4.5 Autoregressive models

4.5.1 defition

The series $\{x_t\}$ is an autoregressive process of order $p$, abbreviated to AR($p$), if

\[ x_t = \alpha_1 x_{t-1} + \alpha_2 x_{t-2} + \dots + \alpha_p x_{t-p} + w_t \tag{e4.15} \]

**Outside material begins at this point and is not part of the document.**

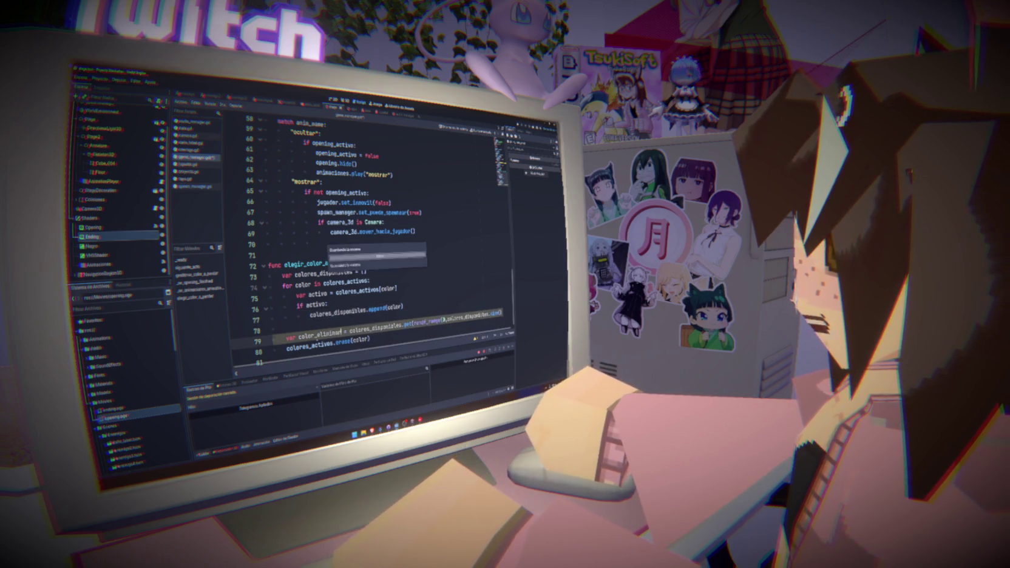
left_click(367, 339)
type("_eliminar")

where $\{w_t\}$ is white noise and the $\alpha_i$ are the model parameters with $\alpha_p \neq 0$ for an order $p$ process.Equation (4.15) can be expressed as a polynomial of order $p$ in terms of the backward shift operator (e4.16):

\[ \theta_p(B)x_t = (1 - \alpha_1 B - \alpha_2 B^2 - \dots - \alpha_p B^p)x_t = w_t \tag{e4.16} \] The following points should be noted:

The random walk is the special case AR(1) with $\alpha_1 = 1$ (see Equation (4.4)).
The exponential smoothing model is the special case $\alpha_i = \alpha(1 - \alpha)^i$ for $i = 1, 2, \dots$ and $p \to \infty$.
The model is a regression of $x_t$ on past terms from the same series; hence the use of the term “autoregressive.”
A prediction at time $t$ is given by (e4.17)

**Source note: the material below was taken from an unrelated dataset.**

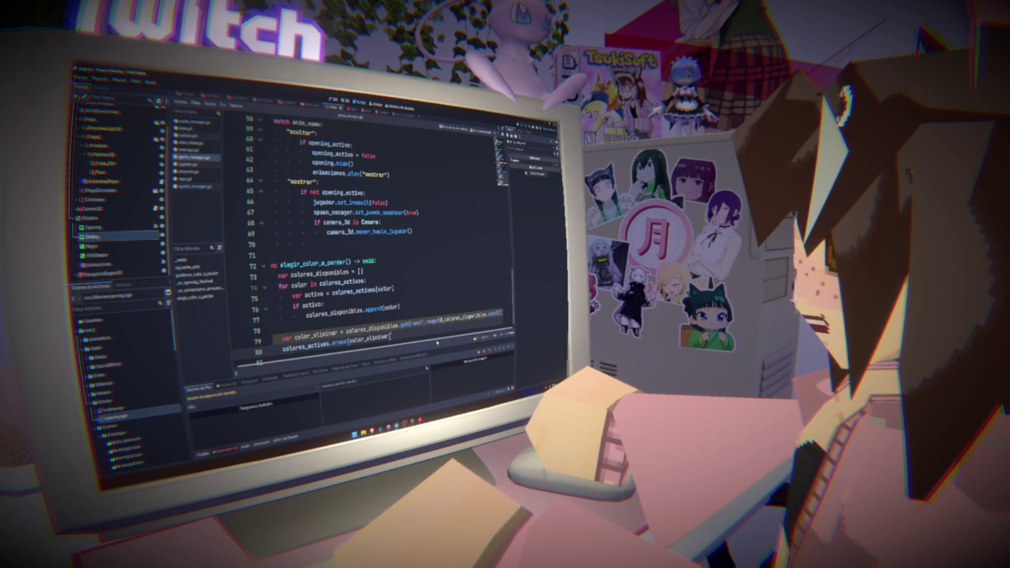
left_click(476, 339)
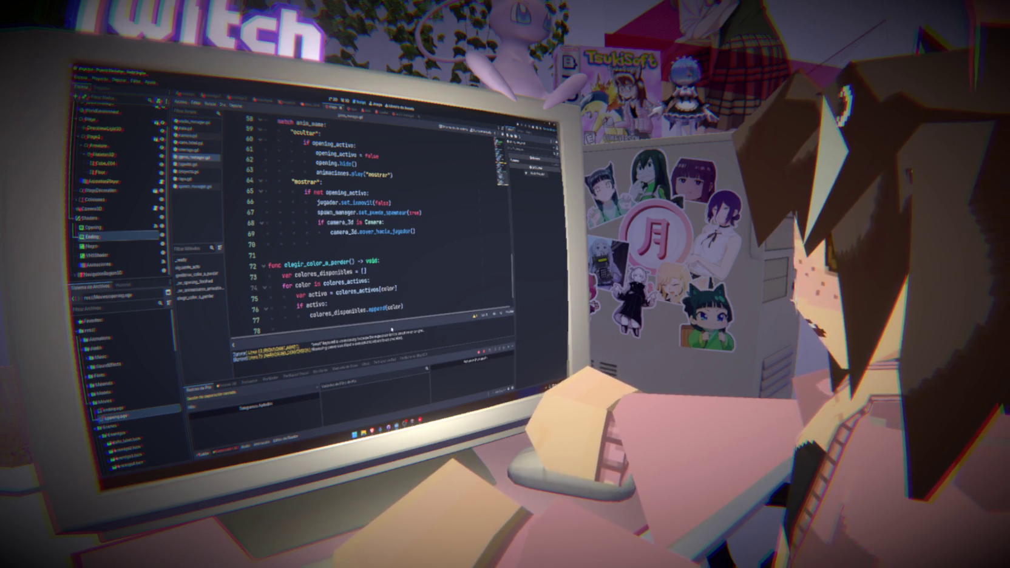
key("ctrl+v")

\[ \hat{x}_t = \alpha_1 x_{t-1} + \alpha_2 x_{t-2} + \dots + \alpha_p x_{t-p} \tag{e4.17} \]

The model parameters can be estimated by minimizing the sum of squared errors.

4.5.2 Stationary and non-stationary AR processes

The equation $\theta_p(B) = 0$, where $B$ is formally treated as a number (real or complex), is called the characteristic equation. The roots of the characteristic equation (i.e., the polynomial $\theta_p(B)$ from Equation (4.16)) must all exceed unity in absolute value for the process to be stationary. Notice that the random walk has $\theta = 1 - B$ with root $B = 1$ and is non-stationary. The following four examples illustrate the procedure for determining whether an AR process is stationary or non-stationary:

The AR(1) model $x_t = \frac{1}{2}x_{t-1} + w_t$ is stationary because the root of $1 - \frac{1}{2}B = 0$ is $B = 2$, which is greater than 1.
The AR(2) model $x_t = x_{t-1} - \frac{1}{4}x_{t-2} + w_t$ is stationary. The proof of this result is obtained by first expressing the model in terms of the backward shift operator: $\frac{1}{4}(B^2 - 4B + 4)x_t = w_t$ i.e., $\frac{1}{4}(B - 2)^2x_t = w_t$. The roots of the polynomial are given by solving $\theta(B) = \frac{1}{4}(B - 2)^2 = 0$ and are therefore obtained as $B = 2$. As the roots are greater than unity, this AR(2) model is stationary.
The model $x_t = \frac{1}{2}x_{t-1} + \frac{1}{2}x_{t-2} + w_t$ is non-stationary because one of the roots is unity. To prove this, first express the model in terms of the backward shift operator: $-\frac{1}{2}(B^2 + B - 2)x_t = w_t$; i.e., $-\frac{1}{2}(B - 1)(B + 2)x_t = w_t.$ The polynomial $\theta(B) = -\frac{1}{2}(B - 1)(B + 2)$ has roots $B = 1, -2$. As there is a unit root ($B = 1$), the model is non-stationary. Note that the other root ($B = -2$) exceeds unity in absolute value, so only the presence of the unit root makes this process non-stationary.
The AR(2) model $x_t = -\frac{1}{4}x_{t-2} + w_t$ is stationary because the roots of $1 + \frac{1}{4}B^2 = 0$ are $B = \pm 2i$, which are complex numbers with $i = \sqrt{-1}$, each having an absolute value of 2, exceeding unity.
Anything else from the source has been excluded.